[Source document]
A Glynn County grand juror has formally asked for the Caroline Small police shooting case to be re-opened, calling the way it was handled by Brunswick District Attorney Jackie Johnson in 2011 a stain on the “reputation and credibility” of her office.

Frank E. Booker III, a retired commercial banker who lives on St. Simons Island, penned a stinging, four-page letter to Johnson on Jan. 29 asking her to recuse her office from the case. He asks for a special prosecutor to be named and for the case to be presented to a new grand jury.

Booker, who first became aware of the case late last month, believes Johnson’s office bungled it and showed undue favoritism to help clear the officers who killed Small.

“This undermines my confidence in law enforcement and the judicial process in Glynn County, Georgia,” Booker said. “If it could happen to (Small), it could happen to me; it could happen to you.”

Small, a 35-year-old mother of two, was unarmed when she was brutally killed by two Glynn County officers in June 2010. A dashcam video captured the incident and shows Small’s car hemmed in by patrol vehicles and a utility pole, with no where to go, when a barrage of eight police bullets pierce her windshield at near point-blank range.

Dataset entries
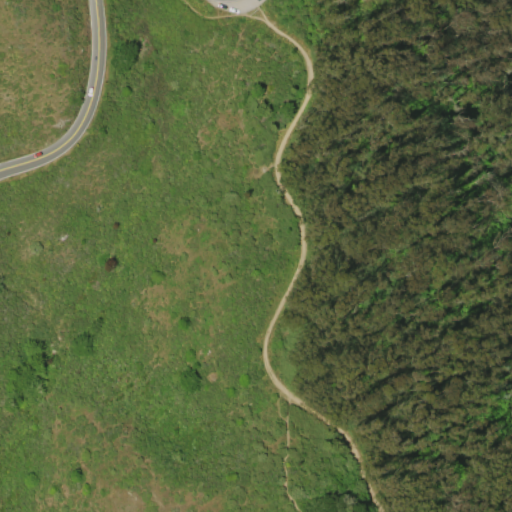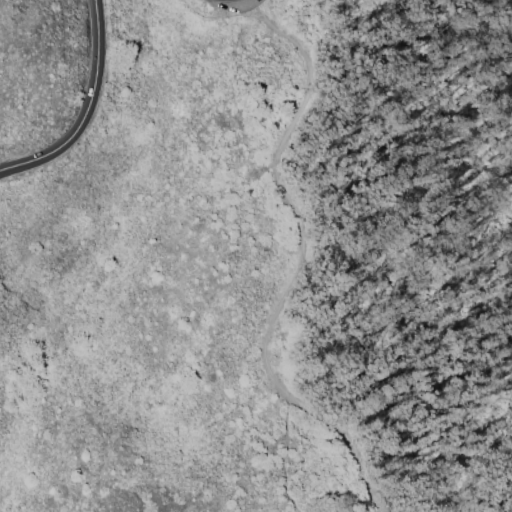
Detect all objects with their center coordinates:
road: (253, 7)
road: (216, 16)
road: (85, 108)
road: (295, 270)
road: (283, 447)
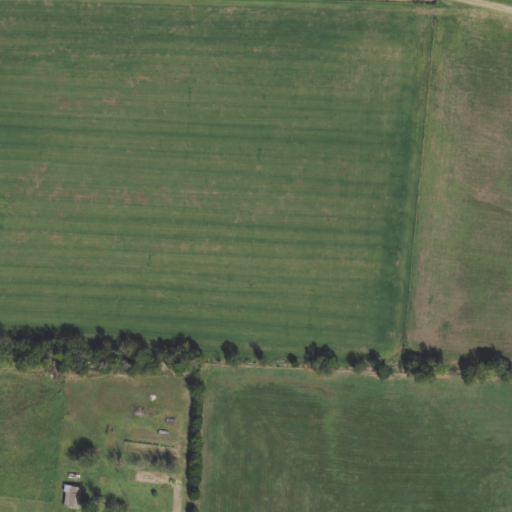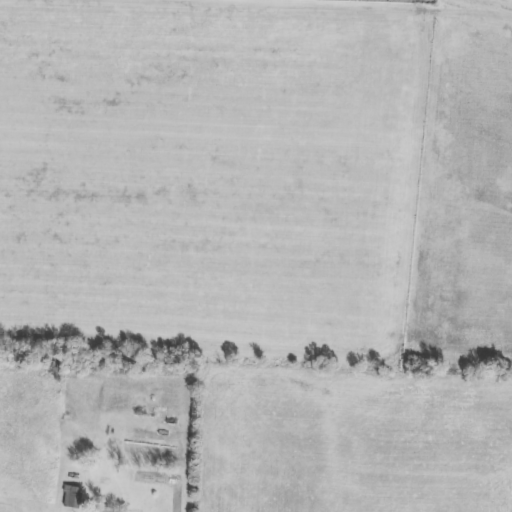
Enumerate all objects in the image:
building: (74, 498)
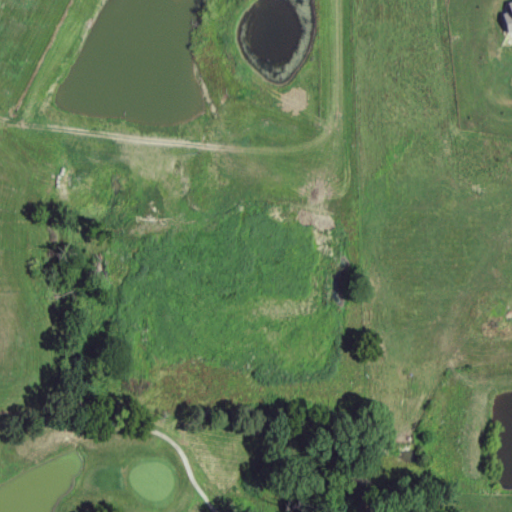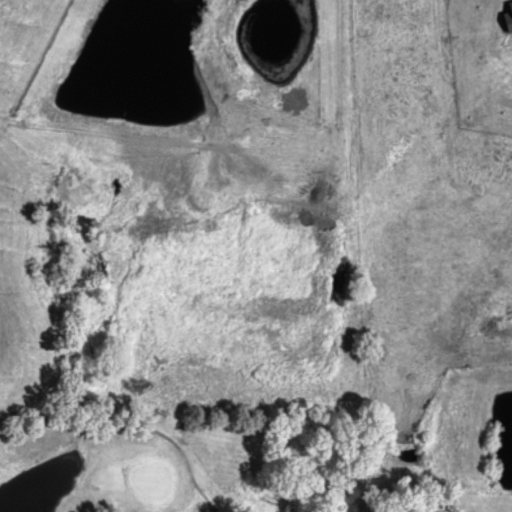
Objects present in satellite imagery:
road: (127, 417)
park: (182, 474)
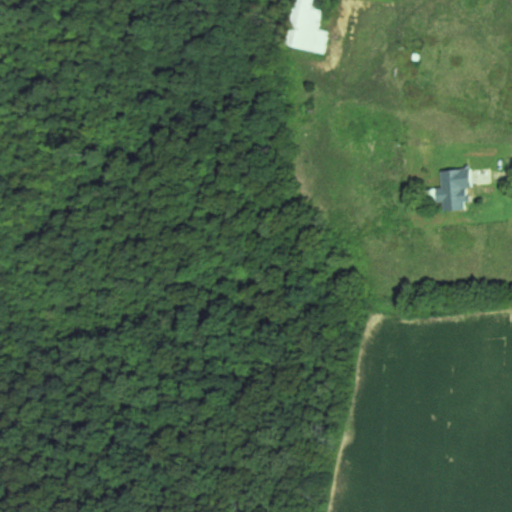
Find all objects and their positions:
road: (8, 25)
building: (308, 26)
building: (472, 86)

[Jobs]
A. Update the Caroline Small article from "Small, a 35-year-old" through "near point-blank range.", replacing "utility pole" with "telephone pole".
B. According to the Caroline Small article, what was Frank E. Booker III's line of work before he retired?

[Results for the exercise]
A.
Small, a 35-year-old mother of two, was unarmed when she was brutally killed by two Glynn County officers in June 2010. A dashcam video captured the incident and shows Small’s car hemmed in by patrol vehicles and a telephone pole, with no where to go, when a barrage of eight police bullets pierce her windshield at near point-blank range.

B. He was a commercial banker.